Babson: What new things get you very excited?

SW: I like things that other people largely dont
know about, but are very, very well run, very
intriguing. One of them is from a specialty company
kind of along the lines of Apple. Bang & Olufsen has
a cell phone called the Serene cell phone and it
doesnt look like a phone in any way. Its like a little
fold-up clam shell with an odd shape. Its soft
rubber, with no display and no buttons. You cant
even tell its a camera phone because the camera
lens is built into a hinge. You start to open the phone
and a motor opens it up for you. The dial goes
around in a circle, sort of reminding you of the old
rotary dial phones. In the middle of the circle is the
little scroll wheel on the user interface with the click
buttons to operate through the menu system. The
menu operates very much like the iPod and its just
the most gorgeous phone in the world. It does all
the things that a modern phone does. I love showing
off products that have a lot of unique and different
thinking and yet work so well. Everybody is amazed
by it.

Babson: Here we are 30 years past the start of the
PC revolution; if you were 20 again what would you
do, how would you change computing?

SW: I honestly dont have the answer. Computing is
pretty much in the right place, but I sure like
portability and computers need to keep getting
smaller.

Ive got this little device that displays a little laser-
created keyboard on any table surface. It doesnt
work well enough to use now, but what if eventually
those three lasers were able to produce a full color
display? I could carry this thing that is the size of a
salt shaker in my pocket and it displays a full color
keyboard in front of me on whatever surface I have,
a table, paper, or whatever. Then I can touch-type
using it. Eventually it could be a touch screen. Now
that would be very nice. I could have the full
computer, as full as todays, minus the CD and DVD
and carry it in my pocket. That would be interesting;
having a strong, full computer thats portable and
not be limited to the tiny display of a cell phone.
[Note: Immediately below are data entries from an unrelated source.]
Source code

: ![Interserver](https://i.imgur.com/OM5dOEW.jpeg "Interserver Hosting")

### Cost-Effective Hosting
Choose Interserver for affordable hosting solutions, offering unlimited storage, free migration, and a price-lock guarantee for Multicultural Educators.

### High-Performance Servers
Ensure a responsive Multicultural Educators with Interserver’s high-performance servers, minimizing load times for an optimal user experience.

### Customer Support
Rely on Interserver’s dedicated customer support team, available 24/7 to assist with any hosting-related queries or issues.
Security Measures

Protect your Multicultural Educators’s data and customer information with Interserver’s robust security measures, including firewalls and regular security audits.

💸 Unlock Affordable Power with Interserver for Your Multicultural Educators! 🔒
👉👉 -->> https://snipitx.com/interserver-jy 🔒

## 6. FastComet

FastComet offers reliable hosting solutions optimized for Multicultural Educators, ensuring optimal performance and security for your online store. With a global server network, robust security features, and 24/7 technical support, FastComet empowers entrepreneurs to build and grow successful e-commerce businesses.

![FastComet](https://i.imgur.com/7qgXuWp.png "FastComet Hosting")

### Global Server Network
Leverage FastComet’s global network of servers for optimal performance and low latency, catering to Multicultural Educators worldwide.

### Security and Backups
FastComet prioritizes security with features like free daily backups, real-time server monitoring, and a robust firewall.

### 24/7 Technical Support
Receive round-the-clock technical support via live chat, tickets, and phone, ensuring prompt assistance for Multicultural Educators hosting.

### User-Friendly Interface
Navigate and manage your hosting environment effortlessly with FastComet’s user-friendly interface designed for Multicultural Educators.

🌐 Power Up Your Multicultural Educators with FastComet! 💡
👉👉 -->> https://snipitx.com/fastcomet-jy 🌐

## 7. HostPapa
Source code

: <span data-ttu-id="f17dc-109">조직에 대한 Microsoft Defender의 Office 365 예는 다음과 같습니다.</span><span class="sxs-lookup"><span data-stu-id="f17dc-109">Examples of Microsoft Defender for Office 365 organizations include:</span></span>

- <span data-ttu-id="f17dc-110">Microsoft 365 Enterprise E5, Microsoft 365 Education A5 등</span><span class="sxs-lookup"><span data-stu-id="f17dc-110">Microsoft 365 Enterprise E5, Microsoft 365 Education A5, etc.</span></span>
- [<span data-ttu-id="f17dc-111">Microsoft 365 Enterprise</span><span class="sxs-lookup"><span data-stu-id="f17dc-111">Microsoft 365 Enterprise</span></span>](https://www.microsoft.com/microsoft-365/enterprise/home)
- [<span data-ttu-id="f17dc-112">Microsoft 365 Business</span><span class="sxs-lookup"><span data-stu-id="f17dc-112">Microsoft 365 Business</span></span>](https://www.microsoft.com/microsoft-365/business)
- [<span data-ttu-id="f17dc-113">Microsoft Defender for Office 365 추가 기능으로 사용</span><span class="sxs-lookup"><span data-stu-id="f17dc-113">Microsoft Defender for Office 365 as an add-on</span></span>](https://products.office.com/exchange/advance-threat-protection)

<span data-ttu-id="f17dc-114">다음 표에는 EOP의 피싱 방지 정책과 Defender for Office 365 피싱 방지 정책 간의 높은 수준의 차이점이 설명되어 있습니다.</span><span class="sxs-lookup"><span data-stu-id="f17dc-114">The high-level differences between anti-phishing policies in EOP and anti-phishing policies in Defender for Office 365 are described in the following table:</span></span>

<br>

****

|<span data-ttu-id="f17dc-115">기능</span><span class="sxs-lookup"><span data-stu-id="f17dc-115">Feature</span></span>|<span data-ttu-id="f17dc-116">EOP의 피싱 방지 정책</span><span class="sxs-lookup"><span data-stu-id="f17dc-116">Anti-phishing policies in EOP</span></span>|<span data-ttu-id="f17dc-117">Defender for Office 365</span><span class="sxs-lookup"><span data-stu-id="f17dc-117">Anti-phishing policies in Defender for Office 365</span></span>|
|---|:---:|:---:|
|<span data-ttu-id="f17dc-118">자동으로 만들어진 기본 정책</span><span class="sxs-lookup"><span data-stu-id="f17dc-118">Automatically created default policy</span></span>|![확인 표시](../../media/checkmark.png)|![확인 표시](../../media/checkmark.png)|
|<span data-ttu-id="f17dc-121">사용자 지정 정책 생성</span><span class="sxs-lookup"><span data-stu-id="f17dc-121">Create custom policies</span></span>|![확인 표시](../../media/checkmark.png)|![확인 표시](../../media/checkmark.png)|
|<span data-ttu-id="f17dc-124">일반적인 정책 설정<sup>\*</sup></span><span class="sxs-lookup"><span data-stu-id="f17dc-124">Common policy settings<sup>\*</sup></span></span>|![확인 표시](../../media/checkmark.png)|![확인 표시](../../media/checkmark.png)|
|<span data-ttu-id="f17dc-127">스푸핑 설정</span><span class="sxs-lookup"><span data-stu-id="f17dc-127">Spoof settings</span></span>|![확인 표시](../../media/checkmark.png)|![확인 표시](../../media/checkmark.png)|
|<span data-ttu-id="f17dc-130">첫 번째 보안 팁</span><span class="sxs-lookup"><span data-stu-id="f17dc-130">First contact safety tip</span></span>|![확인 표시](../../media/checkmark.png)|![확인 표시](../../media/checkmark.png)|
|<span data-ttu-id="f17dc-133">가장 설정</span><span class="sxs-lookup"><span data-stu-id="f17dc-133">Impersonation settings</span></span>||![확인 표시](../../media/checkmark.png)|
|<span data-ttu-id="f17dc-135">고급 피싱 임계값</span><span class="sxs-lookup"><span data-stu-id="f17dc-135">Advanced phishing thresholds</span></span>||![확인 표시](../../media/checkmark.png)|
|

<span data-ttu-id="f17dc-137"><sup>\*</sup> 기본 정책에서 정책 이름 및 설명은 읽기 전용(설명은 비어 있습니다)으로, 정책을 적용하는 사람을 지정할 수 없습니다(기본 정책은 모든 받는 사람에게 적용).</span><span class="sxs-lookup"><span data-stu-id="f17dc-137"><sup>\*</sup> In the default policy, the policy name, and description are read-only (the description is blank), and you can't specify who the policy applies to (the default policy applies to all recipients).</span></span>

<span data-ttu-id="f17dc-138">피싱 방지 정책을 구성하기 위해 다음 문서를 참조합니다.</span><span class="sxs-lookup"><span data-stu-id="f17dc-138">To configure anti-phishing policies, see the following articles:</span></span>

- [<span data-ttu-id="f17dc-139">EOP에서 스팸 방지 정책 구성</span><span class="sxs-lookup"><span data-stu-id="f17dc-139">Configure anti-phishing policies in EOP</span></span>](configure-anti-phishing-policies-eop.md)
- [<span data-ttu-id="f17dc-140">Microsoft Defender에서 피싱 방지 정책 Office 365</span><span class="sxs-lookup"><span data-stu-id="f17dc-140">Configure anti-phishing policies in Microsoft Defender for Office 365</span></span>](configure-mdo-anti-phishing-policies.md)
Babson: What are you working on now? What drives
your passion and enthusiasm? What might we see
out of the Woz in the future?

SW: Ever since my last son graduated from high
school Ive been really busy. I wrote a book. Im on
an exploration drive to the South Pole with a group
of people including former astronaut Buzz Aldrin.
And we have this new starter company where my
role is not clear yet. Its a chip-making company. I
wont be deciding what chips to make; I want a role
that sort of defines what the technology will be.